▸ **Your objective**
Gather every line of the rows below that contains the word "right".

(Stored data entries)

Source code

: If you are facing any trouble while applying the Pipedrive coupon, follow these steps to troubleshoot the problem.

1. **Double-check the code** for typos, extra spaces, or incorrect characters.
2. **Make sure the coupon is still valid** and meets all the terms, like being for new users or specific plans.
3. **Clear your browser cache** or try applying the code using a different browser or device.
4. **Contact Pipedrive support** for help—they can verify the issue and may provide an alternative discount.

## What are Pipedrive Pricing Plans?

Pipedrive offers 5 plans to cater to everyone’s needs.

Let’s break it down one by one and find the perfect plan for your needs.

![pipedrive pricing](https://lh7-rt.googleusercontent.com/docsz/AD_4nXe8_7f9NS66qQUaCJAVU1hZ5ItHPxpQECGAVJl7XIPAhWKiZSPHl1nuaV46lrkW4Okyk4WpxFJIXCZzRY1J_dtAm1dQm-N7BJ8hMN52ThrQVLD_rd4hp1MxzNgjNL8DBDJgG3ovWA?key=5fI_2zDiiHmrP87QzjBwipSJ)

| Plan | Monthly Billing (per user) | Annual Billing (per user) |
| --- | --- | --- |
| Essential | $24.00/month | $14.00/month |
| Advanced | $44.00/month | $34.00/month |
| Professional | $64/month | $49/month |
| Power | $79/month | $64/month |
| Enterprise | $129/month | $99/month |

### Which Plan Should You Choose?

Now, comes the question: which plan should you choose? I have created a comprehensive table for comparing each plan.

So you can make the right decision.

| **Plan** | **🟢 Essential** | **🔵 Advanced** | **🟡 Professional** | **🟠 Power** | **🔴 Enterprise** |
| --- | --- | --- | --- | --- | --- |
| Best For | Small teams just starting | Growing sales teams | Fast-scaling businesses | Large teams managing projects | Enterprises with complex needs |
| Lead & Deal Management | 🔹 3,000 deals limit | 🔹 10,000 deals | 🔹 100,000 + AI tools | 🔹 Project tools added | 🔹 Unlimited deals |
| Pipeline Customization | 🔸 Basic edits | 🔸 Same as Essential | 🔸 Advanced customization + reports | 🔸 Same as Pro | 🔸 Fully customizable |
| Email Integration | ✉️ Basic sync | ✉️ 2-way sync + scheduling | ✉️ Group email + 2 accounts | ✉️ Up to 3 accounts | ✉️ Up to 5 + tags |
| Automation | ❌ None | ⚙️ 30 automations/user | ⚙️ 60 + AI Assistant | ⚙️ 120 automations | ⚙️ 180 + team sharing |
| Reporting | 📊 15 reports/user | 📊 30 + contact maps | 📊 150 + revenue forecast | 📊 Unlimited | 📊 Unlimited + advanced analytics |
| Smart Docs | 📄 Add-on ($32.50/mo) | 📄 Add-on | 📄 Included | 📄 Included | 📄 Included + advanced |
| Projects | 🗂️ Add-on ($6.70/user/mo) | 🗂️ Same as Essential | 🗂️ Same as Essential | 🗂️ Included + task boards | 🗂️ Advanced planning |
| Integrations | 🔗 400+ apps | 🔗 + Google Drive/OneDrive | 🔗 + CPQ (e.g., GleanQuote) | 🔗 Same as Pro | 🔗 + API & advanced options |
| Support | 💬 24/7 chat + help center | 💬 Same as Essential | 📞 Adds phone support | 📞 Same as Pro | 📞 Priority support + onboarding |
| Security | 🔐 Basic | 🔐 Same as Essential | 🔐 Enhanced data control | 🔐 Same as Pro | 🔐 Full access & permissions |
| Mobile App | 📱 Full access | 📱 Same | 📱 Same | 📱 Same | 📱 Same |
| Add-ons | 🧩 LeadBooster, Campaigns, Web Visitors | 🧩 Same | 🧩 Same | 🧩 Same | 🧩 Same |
* * *
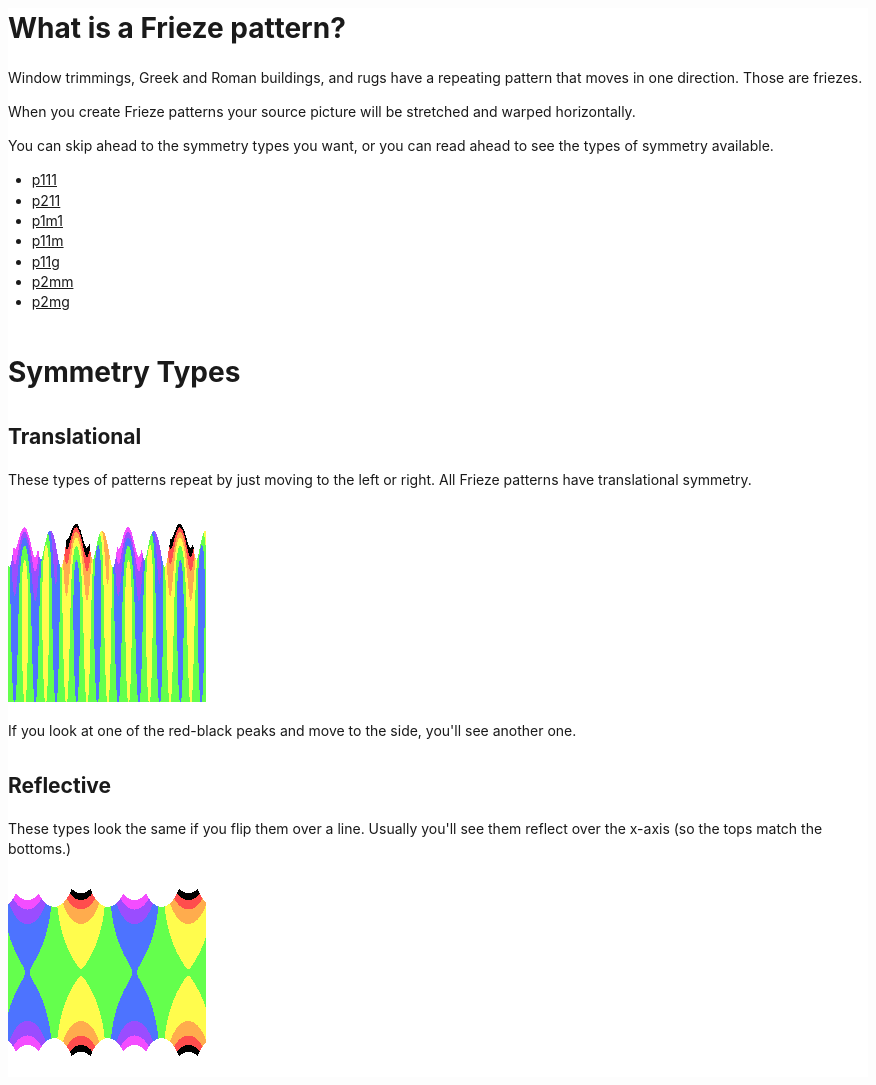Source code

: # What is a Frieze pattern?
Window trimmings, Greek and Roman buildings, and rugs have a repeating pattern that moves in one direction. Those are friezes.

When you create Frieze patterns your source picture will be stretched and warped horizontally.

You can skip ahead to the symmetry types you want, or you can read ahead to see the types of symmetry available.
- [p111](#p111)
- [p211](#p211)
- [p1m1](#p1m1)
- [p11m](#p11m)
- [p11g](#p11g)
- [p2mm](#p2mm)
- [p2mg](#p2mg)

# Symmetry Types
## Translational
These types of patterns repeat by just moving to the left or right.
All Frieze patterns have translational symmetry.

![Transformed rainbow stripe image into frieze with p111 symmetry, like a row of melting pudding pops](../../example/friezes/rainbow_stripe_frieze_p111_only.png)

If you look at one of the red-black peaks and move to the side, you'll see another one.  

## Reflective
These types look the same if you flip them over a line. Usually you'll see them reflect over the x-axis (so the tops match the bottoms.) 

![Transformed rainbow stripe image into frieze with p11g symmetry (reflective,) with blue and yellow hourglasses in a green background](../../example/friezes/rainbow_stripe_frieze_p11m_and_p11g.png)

▸ **Answer for the task**
So you can make the right decision.
These types of patterns repeat by just moving to the left or right.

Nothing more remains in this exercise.